The store holds instances of class given a corresponding hash of the key.
(Below is a simplified version of the class implementation)

class RequestCache<K extends StableKey, T> {
  #state = $state<{ data: T | null; error: Error | null; status: RequestStatus }>({
    data: null, error: null, status: 'idle' });

  #requestFn: RequestFn<K, T>;
  #key: K;
  #hash: string;

  constructor(key: K, requestFn: RequestFn<K, T>) {
    this.#key = key;
    this.#requestFn = requestFn;
    this.#hash = stableHash(key);
    this.request();
  }

  mutate = (fn: (current: T | null) => T | null) => {
    this.#state.data = fn(this.#state.data);
  };

  request = (): Promise<T | null> => {
    this.#state = { data: null, error: null, status: 'loading' };

    return this.#requestFn(this.#key)
      .then((r) => {
        this.#state = { data: r, error: null, status: 'completed' };
        return r;
      })
      .catch((e) => {
        this.#state = { data: null, error: e, status: 'errored' };
        return null;
      });
  };

  get state() {
    return this.#state;
  }

  get hash() {
    return this.#hash;
  }
}

Components can access a cached request via:

const getRequestCache = <K extends StableKey, T>(
  key: K,
  requestFn: RequestFn<K, T>,
): RequestCache<K, T> => {
  const hash = stableHash(key);

  if (globalRequestCacheStore == null) {
    throw new Error('globalRequestCacheStore not initialized');
  }

  const existing = globalRequestCacheStore.get(hash);

  if (existing) {
    return existing as RequestCache<K, T>;
  }

  const instance = new RequestCache<K, T>(key, requestFn);
  globalRequestCacheStore.set(hash, instance);
  return instance;
};

Which you can wrap like:

export const getNote = (token: string, id: number) => {
  // getRequestCache(key, fetcher)
  return getRequestCache(
    { url: `http://api.com/note/${id}`, token },
    async ({ url, token }) => {
      await sleep(2000);
      return { url, token, note: 'I am a note!' };
    }
  );
};

And then in a child component:

const { id } = $props();
const requestInstance = getNote('my-token', id);
// requestInstance.state.status === "loading"

⚠️ The Problem

When id changes (via props), the getNote call is still referring to the cached instance for the old id, because the component doesn't call getNote again. You can wrap it with$derive because it creates an object and stores it ($derive must not include unsafe mutations or side effects)
My workaround for now is to force Svelte to recreate the child by wrapping it in a #key block:

{#key id}
  <Note id={id} />
{/key}

This works, but feels awkward — perhaps even an anti-pattern.
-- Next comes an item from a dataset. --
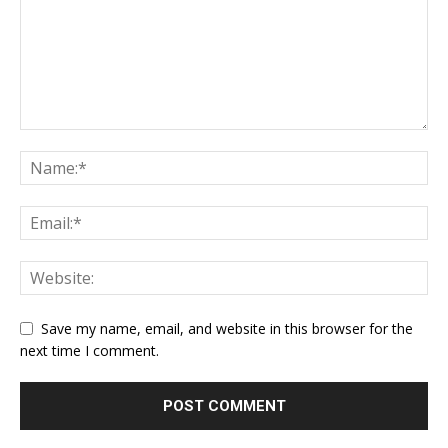
Save my name, email, and website in this browser for the
next time I comment.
Describe the proposed solution

It would be nice the Svelte team provide an official, idiomatic recommendation for implementing a global request cache in Svelte, similar in spirit to how React Query or SWR work in React.

This would make it easy to:
Easily share and reuse async request state (data, loading, error) across multiple components.
Mutate and revalidate cached data from anywhere in the app, enabling patterns like optimistic updates, rollbacks on error, manual refresh actions, or keeping related views (e.g., a list of notes) in sync when items are created, updated, or deleted.
Ensure cached data remains consistent and reactive throughout the app, reflecting the latest state without manual intervention.

A recommended pattern, utility, or built-in API to support this common use case would be very helpful.